As the answers to the original question you posted had said, if he wanted things to go further, he would have made it clear. He said he felt bad because he knew he was trying to take advantage of you, and did from what it sounds like. The fact that he didn't ask for your number or give you his after all this is a red flag, don't you think?
You're reading too much into the situation. Save yourself the trouble and find someone else. Please.
A
reader, anonymous, writes (7 July 2010): I think that you need to remember that being yourself is a GOOD THING. If you're emotional, then that's great! It's part of who you are! Just be yourself and if he's interested he'll come back to you. But remember that it might just have been a one time thing. You know what's sexy? Confidence. Be confident in yourself and he'll notice. Don't worry about him. Just say hello and goodbye to him like normal. I like your idea of trying to get invited out more, but don't just do it for him.
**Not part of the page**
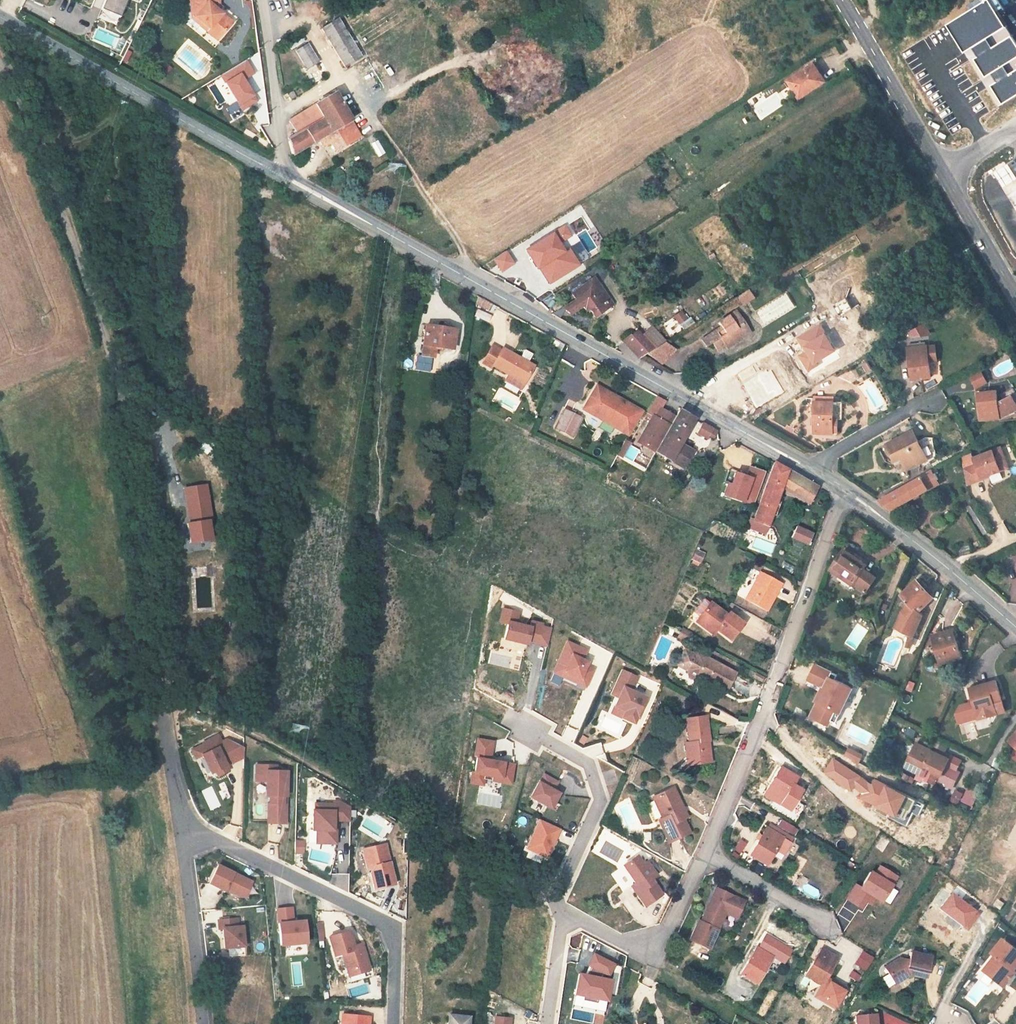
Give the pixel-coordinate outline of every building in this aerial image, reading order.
[(98,17),(116,24),(127,0),(106,0),(98,17)] [(191,10),(186,11),(187,28),(197,36),(201,32),(203,29),(210,35),(207,38),(218,47),(233,29),(209,10),(219,9),(219,0),(190,0),(191,10)] [(351,4),(355,10),(369,0),(358,0),(351,4)] [(1015,95),(1015,39),(991,0),(988,0),(950,24),(965,48),(972,44),(979,54),(974,57),(985,75),(991,72),(995,79),(989,83),(1002,104),(1015,95)] [(321,28),(345,67),(361,58),(338,19),(321,28)] [(203,29),(201,32),(207,38),(210,35),(203,29)] [(307,44),(295,51),(306,69),(318,62),(307,44)] [(799,98),(825,81),(814,64),(787,81),(799,98)] [(336,151),(360,137),(334,93),(289,121),(297,133),(287,138),(288,142),(292,155),(319,139),(326,135),(330,142),(336,151)] [(893,117),(889,109),(884,112),(888,119),(893,117)] [(330,142),(326,135),(319,139),(323,146),(330,142)] [(1013,159),(991,172),(1001,188),(1015,179),(1015,162),(1013,159)] [(558,255),(563,252),(552,234),(526,251),(537,268),(551,260),(558,255)] [(491,260),(500,273),(514,264),(505,250),(491,260)] [(561,260),(558,255),(551,260),(554,264),(561,260)] [(594,278),(571,294),(575,299),(577,298),(598,284),(594,278)] [(598,284),(577,298),(582,306),(586,311),(589,309),(594,317),(605,310),(602,306),(609,301),(598,284)] [(754,297),(750,289),(739,296),(743,303),(754,297)] [(476,304),(486,310),(490,303),(477,296),(476,304)] [(570,314),(582,306),(577,298),(575,299),(576,300),(562,308),(570,314)] [(612,305),(609,301),(602,306),(605,310),(612,305)] [(486,310),(492,313),(496,306),(490,303),(486,310)] [(477,309),(474,315),(488,322),(491,316),(477,309)] [(727,349),(742,338),(741,335),(746,332),(742,325),(744,324),(736,311),(718,323),(722,329),(717,333),(716,331),(702,340),(707,347),(713,343),(717,350),(725,345),(727,349)] [(911,332),(914,337),(928,335),(923,325),(911,332)] [(452,349),(455,330),(425,326),(421,356),(433,358),(434,347),(452,349)] [(748,330),(746,332),(741,335),(742,338),(750,332),(748,330)] [(630,336),(623,342),(639,359),(647,353),(654,349),(637,331),(631,336),(630,336)] [(676,350),(665,343),(654,349),(647,353),(662,365),(676,350)] [(492,345),(482,363),(492,368),(493,366),(508,375),(524,383),(534,366),(528,362),(532,354),(525,350),(520,358),(502,348),(501,350),(492,345)] [(908,349),(912,380),(931,378),(929,359),(936,358),(935,346),(927,347),(927,346),(926,346),(909,348),(908,349)] [(975,389),(988,384),(983,372),(970,378),(975,389)] [(521,389),(524,383),(508,375),(505,381),(521,389)] [(596,386),(583,409),(628,435),(641,412),(596,386)] [(1004,392),(1006,398),(1013,395),(1015,402),(1015,392),(1014,388),(1004,392)] [(1005,416),(1015,410),(1015,404),(1012,395),(1001,401),(1001,406),(998,406),(996,391),(978,393),(980,420),(999,418),(999,417),(1005,417),(1005,416)] [(657,396),(647,412),(653,416),(656,417),(665,400),(657,396)] [(814,397),(813,434),(833,434),(833,432),(837,433),(838,419),(841,420),(841,402),(834,402),(834,397),(814,397)] [(551,417),(558,421),(564,410),(557,406),(551,417)] [(572,437),(582,418),(564,409),(564,410),(558,421),(555,428),(572,437)] [(656,417),(653,416),(652,418),(642,434),(638,442),(684,468),(693,451),(681,444),(682,442),(679,441),(692,418),(679,411),(678,410),(670,426),(656,417)] [(652,418),(646,415),(637,431),(642,434),(652,418)] [(696,433),(707,439),(709,436),(710,436),(711,437),(714,436),(715,435),(716,433),(717,432),(701,423),(696,433)] [(907,469),(927,459),(918,441),(915,443),(910,433),(887,444),(896,461),(902,458),(907,469)] [(1000,448),(973,458),(976,465),(964,470),(967,486),(982,480),(982,478),(1008,468),(1000,448)] [(773,462),(753,521),(767,526),(781,487),(787,470),(773,462)] [(748,465),(745,473),(731,468),(722,495),(753,505),(764,470),(748,465)] [(817,488),(787,470),(781,487),(809,504),(817,488)] [(938,484),(931,471),(878,501),(891,510),(938,484)] [(206,485),(184,488),(187,509),(191,508),(193,523),(194,526),(187,527),(189,540),(198,538),(198,541),(210,539),(208,521),(211,520),(206,485)] [(973,503),(966,507),(984,535),(991,530),(973,503)] [(765,532),(767,526),(753,521),(751,527),(765,532)] [(796,527),(791,537),(808,545),(812,534),(796,527)] [(783,548),(781,548),(780,548),(779,548),(778,550),(777,552),(777,553),(778,554),(779,556),(780,556),(781,556),(783,556),(784,556),(785,554),(785,553),(785,551),(784,549),(783,548)] [(703,553),(695,550),(691,558),(700,562),(703,553)] [(858,560),(844,550),(831,570),(853,585),(853,583),(866,592),(876,577),(860,566),(862,563),(857,560),(858,560)] [(781,584),(760,572),(746,600),(766,611),(781,584)] [(910,604),(918,611),(933,597),(917,580),(901,595),(910,604)] [(704,599),(694,612),(699,616),(709,603),(704,599)] [(730,640),(742,624),(728,613),(726,615),(709,603),(699,616),(706,621),(702,626),(709,632),(713,627),(716,630),(730,640)] [(913,636),(922,615),(918,611),(910,604),(902,612),(895,628),(913,636)] [(497,623),(504,624),(502,638),(547,647),(551,626),(518,619),(520,610),(500,606),(497,623)] [(702,626),(706,621),(699,616),(695,621),(702,626)] [(686,641),(690,633),(682,629),(678,637),(686,641)] [(960,657),(952,630),(935,635),(940,654),(938,655),(940,663),(960,657)] [(551,674),(586,688),(594,668),(584,664),(590,649),(565,639),(551,674)] [(676,665),(686,671),(695,655),(686,650),(683,651),(676,665)] [(735,673),(698,653),(696,654),(695,655),(686,671),(688,676),(696,680),(698,676),(702,678),(725,691),(735,673)] [(837,675),(815,664),(807,680),(822,687),(824,688),(821,693),(820,692),(816,701),(817,701),(810,716),(822,723),(825,718),(835,723),(853,688),(835,679),(837,675)] [(621,668),(610,694),(615,696),(608,713),(634,723),(646,694),(634,689),(639,675),(621,668)] [(981,729),(990,727),(997,715),(996,714),(1005,712),(1001,699),(996,681),(988,683),(969,688),(978,719),(981,729)] [(709,742),(706,717),(686,719),(689,743),(685,743),(686,754),(688,754),(690,765),(703,763),(702,759),(710,758),(708,742),(709,742)] [(511,784),(515,762),(490,758),(493,740),(475,736),(468,783),(482,785),(483,779),(511,784)] [(931,772),(940,776),(949,759),(932,751),(931,750),(927,749),(916,743),(905,766),(920,774),(921,772),(925,774),(928,767),(933,770),(931,772)] [(934,747),(932,751),(949,759),(950,755),(934,747)] [(266,823),(287,823),(287,768),(278,768),(278,763),(254,763),(254,782),(266,781),(266,823)] [(780,805),(796,777),(780,768),(763,795),(780,805)] [(540,771),(528,798),(551,808),(559,791),(555,789),(559,779),(540,771)] [(968,786),(961,801),(973,806),(979,791),(968,786)] [(686,817),(673,788),(654,797),(664,818),(659,821),(669,842),(689,833),(682,819),(686,817)] [(955,790),(951,799),(958,803),(962,794),(955,790)] [(894,829),(908,800),(891,791),(877,820),(894,829)] [(478,792),(476,803),(499,807),(501,796),(478,792)] [(351,801),(311,801),(311,828),(316,828),(316,843),(337,843),(337,821),(350,821),(351,801)] [(537,818),(524,848),(547,858),(560,828),(537,818)] [(769,824),(766,828),(777,835),(780,831),(769,824)] [(749,855),(766,865),(775,850),(783,854),(790,843),(784,839),(786,835),(780,831),(777,835),(766,828),(749,855)] [(303,853),(304,840),(295,840),(294,852),(303,853)] [(396,883),(386,841),(362,847),(371,889),(396,883)] [(631,887),(645,906),(661,894),(650,879),(656,875),(646,862),(642,865),(636,857),(623,866),(636,884),(631,887)] [(207,883),(244,899),(253,879),(216,863),(207,883)] [(865,875),(843,912),(859,922),(875,897),(883,902),(890,890),(865,875)] [(714,887),(698,921),(700,922),(706,909),(709,911),(717,895),(724,898),(726,893),(714,887)] [(698,921),(689,940),(708,949),(725,913),(737,918),(744,901),(726,893),(724,898),(717,895),(709,911),(706,909),(700,922),(698,921)] [(950,894),(928,923),(946,935),(962,913),(958,910),(963,904),(950,894)] [(277,944),(307,942),(306,918),(293,918),(293,906),(276,906),(277,944)] [(245,946),(243,923),(239,924),(238,916),(219,917),(221,947),(245,946)] [(350,928),(326,935),(333,956),(341,954),(348,977),(371,970),(362,941),(354,943),(350,928)] [(997,976),(1007,984),(1015,974),(1015,973),(1014,972),(1015,969),(1015,950),(1003,940),(991,954),(995,957),(985,969),(986,974),(994,980),(997,976)] [(757,947),(740,974),(756,984),(773,957),(757,947)] [(821,949),(804,976),(821,986),(837,958),(821,949)] [(861,950),(853,963),(865,970),(873,956),(861,950)] [(884,968),(894,984),(911,974),(926,977),(930,956),(910,952),(908,960),(899,959),(884,968)] [(997,976),(994,980),(1004,988),(1007,984),(997,976)] [(369,1014),(340,1012),(339,1023),(368,1023),(369,1014)] [(875,1014),(855,1016),(856,1023),(876,1023),(875,1014)] [(469,1017),(449,1015),(448,1023),(468,1023),(469,1017)]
Don't doubt yourself! Be more outgoing, be friends with EVERYONE in your area. You'll get invited out more and maybe you'll grab his attention or maybe another guy who is even better! Just remember that you are a wonderful person and if you realize that for yourself, it will show and others will be drawn to you. Confidence really is where it's at. When you get ready in the morning, look in the mirror and pick out all of the things that you love about yourself. Tell yourself in the mirror. (I know it sounds cheezy, but it really works!) You will glow. Another way is to buy a seed and pretend that it's you. Plant it and take good care of it. Remember, that little seed has all the beauty in you. As it blooms into a flower, think of how beautiful it is. That's how beautiful you are too. When you realize that you are beautiful and wonderful, everyone will see it. Him included.